The advantages to this structure are so overwhelming they are going to make Ford's replacement of the horse and carriage with the Model T look slow and tentative by comparison - and the democratic party's ability to delay the Interstate Highway system by thirty years won't be matched this time.

For example:


  1. the one-size-fits-all model for education ends. Little Johnny can take any course he qualifies for and whether he's doing calculus at age nine or learning to color between the lines is up to him. One key result is that course progress for individuals will no longer be limited by the slowest or most violence prone in a school, grade, or class - while those struggling to achieve limited successes will see goals and peer group comparisons that are within reach.


  2. since courseware is about equally blind to skin color, dirty fingernails, and daddy's chauffeured limo, Johnny's accomplishments will count for more than they do now while age, skin color, and parental status will matter much less. As one result the social power now held by the pretty party people will weaken as the traditional symbiosis between administrators and the socially visible gives way to a new balance weighted more toward fostering individual accomplishment.


  3. the ability for anyone to enter any course at any time simply by meeting the prerequisites and getting started means, among many other things, that many of the time constraints imposed by organizational scheduling simply go away. As a result some will be earning PhD's at 14, most will learn far more over roughly the same time periods than today's students, while those who need more time can take time without major penalty. Thus the gifted kid whose parents can't afford years of university can work a job while taking the same courses at a lower rate than his better-off counterpart to graduate a year or two later with the same qualifications, broader experience, and no more debt than his luckier colleagues.


  4. right now education budgets and curriculae are driven by the need to balance expenditures between meeting educational expectations, maintaining political correctness, and managing the consequences  of not segregating students by ability and attitude. All of those forces get re-aligned: divorcing sports from academics and wholly dropping quotas lets educators focus on education while the support offered at the interaction centers will necessarily build around naturally forming peer groups.

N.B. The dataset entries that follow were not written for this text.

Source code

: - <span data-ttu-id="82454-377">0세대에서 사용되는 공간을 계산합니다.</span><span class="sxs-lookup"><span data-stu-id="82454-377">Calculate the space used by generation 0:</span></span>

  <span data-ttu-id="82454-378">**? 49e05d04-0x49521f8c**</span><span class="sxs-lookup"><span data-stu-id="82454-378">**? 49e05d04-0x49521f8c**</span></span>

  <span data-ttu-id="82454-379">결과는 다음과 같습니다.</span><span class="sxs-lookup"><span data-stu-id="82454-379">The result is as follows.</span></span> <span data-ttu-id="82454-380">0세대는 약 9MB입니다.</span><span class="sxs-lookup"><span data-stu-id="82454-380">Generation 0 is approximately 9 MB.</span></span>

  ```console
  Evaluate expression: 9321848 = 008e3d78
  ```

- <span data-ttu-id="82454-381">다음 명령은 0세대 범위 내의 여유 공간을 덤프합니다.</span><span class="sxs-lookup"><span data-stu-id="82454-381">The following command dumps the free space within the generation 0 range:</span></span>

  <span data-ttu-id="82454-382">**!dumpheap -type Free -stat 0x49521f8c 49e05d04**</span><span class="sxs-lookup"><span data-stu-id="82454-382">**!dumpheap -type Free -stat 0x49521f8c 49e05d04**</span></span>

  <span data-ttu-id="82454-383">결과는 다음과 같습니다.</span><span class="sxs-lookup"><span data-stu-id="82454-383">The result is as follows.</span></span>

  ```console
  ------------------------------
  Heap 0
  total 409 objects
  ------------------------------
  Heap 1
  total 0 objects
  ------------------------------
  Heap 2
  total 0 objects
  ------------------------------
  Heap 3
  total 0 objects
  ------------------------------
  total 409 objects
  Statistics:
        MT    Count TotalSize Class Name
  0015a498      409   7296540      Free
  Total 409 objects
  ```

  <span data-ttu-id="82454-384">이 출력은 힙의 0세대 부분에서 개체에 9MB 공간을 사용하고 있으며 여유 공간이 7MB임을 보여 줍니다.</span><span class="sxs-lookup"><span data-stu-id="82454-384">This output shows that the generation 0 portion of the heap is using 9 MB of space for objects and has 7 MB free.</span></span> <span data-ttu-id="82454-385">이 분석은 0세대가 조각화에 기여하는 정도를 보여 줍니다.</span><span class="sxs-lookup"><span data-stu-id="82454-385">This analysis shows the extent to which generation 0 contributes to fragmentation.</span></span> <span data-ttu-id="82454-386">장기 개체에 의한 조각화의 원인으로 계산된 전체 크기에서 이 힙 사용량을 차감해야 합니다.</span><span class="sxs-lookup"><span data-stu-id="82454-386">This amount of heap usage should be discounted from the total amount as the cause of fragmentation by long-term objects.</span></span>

In theory these changes should cut the direct dollar cost of education to the public by about two thirds. In reality, however, systems evolve to use the resources they have and so some high profile cost cutting will happen fairly early on as traditional schools lose enrollment, but not really amount to much in the longer term. Instead, the majority of current spending will continue but get re-directed - the teaching role will, for example, change dramatically but the total cost of keeping the system going won't change very much as the social and resource center roles expand to use funds released by abandoning the classroom model.

Bottom line: the direction of education is up: the class of 2030 in any grade, school, or university will know more, and have assimilated it better, than their counterparts today.